5. Generalizations: Multi-Marginal and Robust OT, Orlicz Analysis

The EOT paradigm generalizes to multi-marginal settings, non-standard costs, and problems with additional linear or martingale constraints. The variational analysis, including $\Gamma$ -convergence, shows that, under suitable continuity and summability hypotheses, EOT converges to OT (possibly with a “relaxed” cost if the original cost function is not continuous almost everywhere) (Brizzi et al., 7 Jan 2025, Clason et al., 2019, Hiew et al., 2024).

Orlicz space theory is leveraged to analyze existence and regularity of entropic minimizers in continuous settings. The entropy regularizer forces absolute continuity with respect to reference measures (often Lebesgue or product marginals); existence of a minimizer is guaranteed if and only if the marginals have finite entropy (Clason et al., 2019). Extensions include entropy-regularized robust OT, incorporating entropic penalties on marginals for enhanced regularization and robustness (Dahyot et al., 2019).

6. Geometry, Stability, and Schrödinger Bridges

EOT exhibits deep geometric structure via cyclical invariance, a density-based analogue of $c$ -cyclical monotonicity. The structure guarantees stability: entropic OT couplings, potentials, and values are quantitatively Lipschitz or Hölder continuous under perturbations of marginals and cost functions (Eckstein et al., 2021, Ghosal et al., 2021). Exponential tail estimates and large deviations characterize the rate at which the entropic minimizer concentrates onto the support of the classical OT solution in the small- $\varepsilon$ regime (Bernton et al., 2021). In the Schrödinger bridge framework, EOT corresponds to the small-noise limit, linking stochastic transport and deterministic OT (Nutz et al., 2021, Bernton et al., 2021).

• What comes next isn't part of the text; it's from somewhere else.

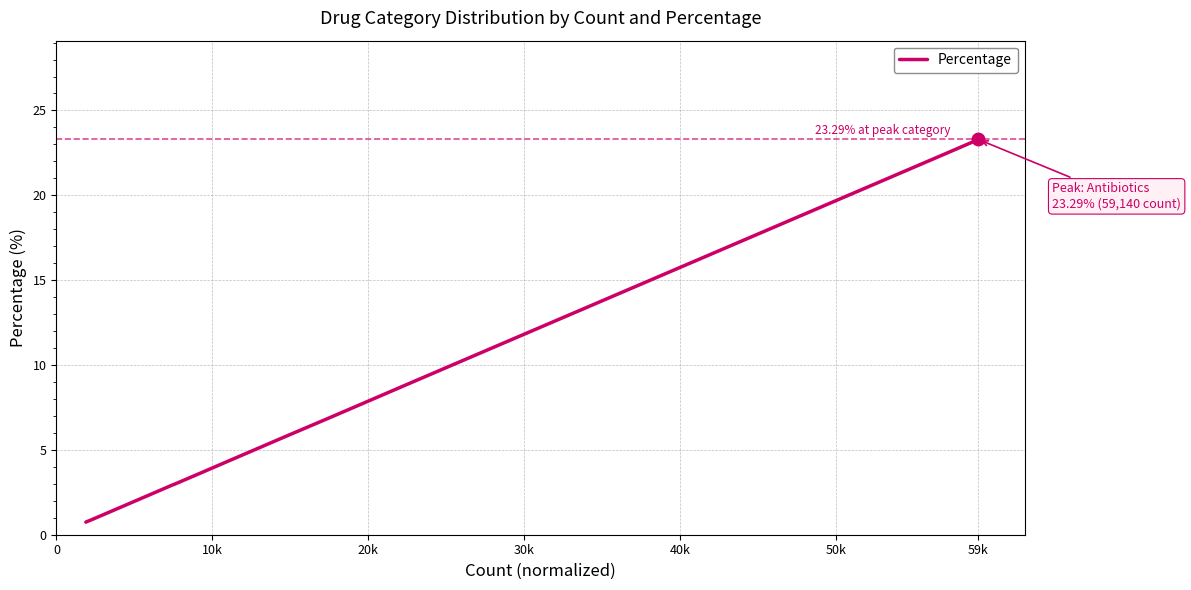

How many lines are shown in the chart?

1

7. Computational and Applied Perspectives

The entropic regularization allows for scalable algorithms tailored to modern high-dimensional data domains. Sinkhorn iterations, stochastic block solvers, and neural estimation methods scale polynomially with data size and permit parallelization and GPU acceleration (Liu et al., 2018, Wang et al., 2024, Abid et al., 2018). Domain decomposition, adaptive sparsity, multiscale, and parallel processing further amplify tractability for applications such as massive image comparison, generative modeling, and domain adaptation (Bonafini et al., 2020, Liu et al., 2018).

Sinkhorn divergence and entropy-regularized Wasserstein losses have been adopted in discriminative learning, generative adversarial networks, color transfer, and multi-sample testing, supported by rigorous theoretical and empirical advances. The machine learning community leverages these regularized formulations to sidestep non-smoothness and statistical inefficiencies inherent in classical OT.

In summary, entropically regularized optimal transport provides a robust, scalable, and theoretically justified basis for both computation and inference in transport-based modeling. Its dual structure, convergence theory, and statistical properties make it foundational for modern applications in analysis, statistics, and machine learning.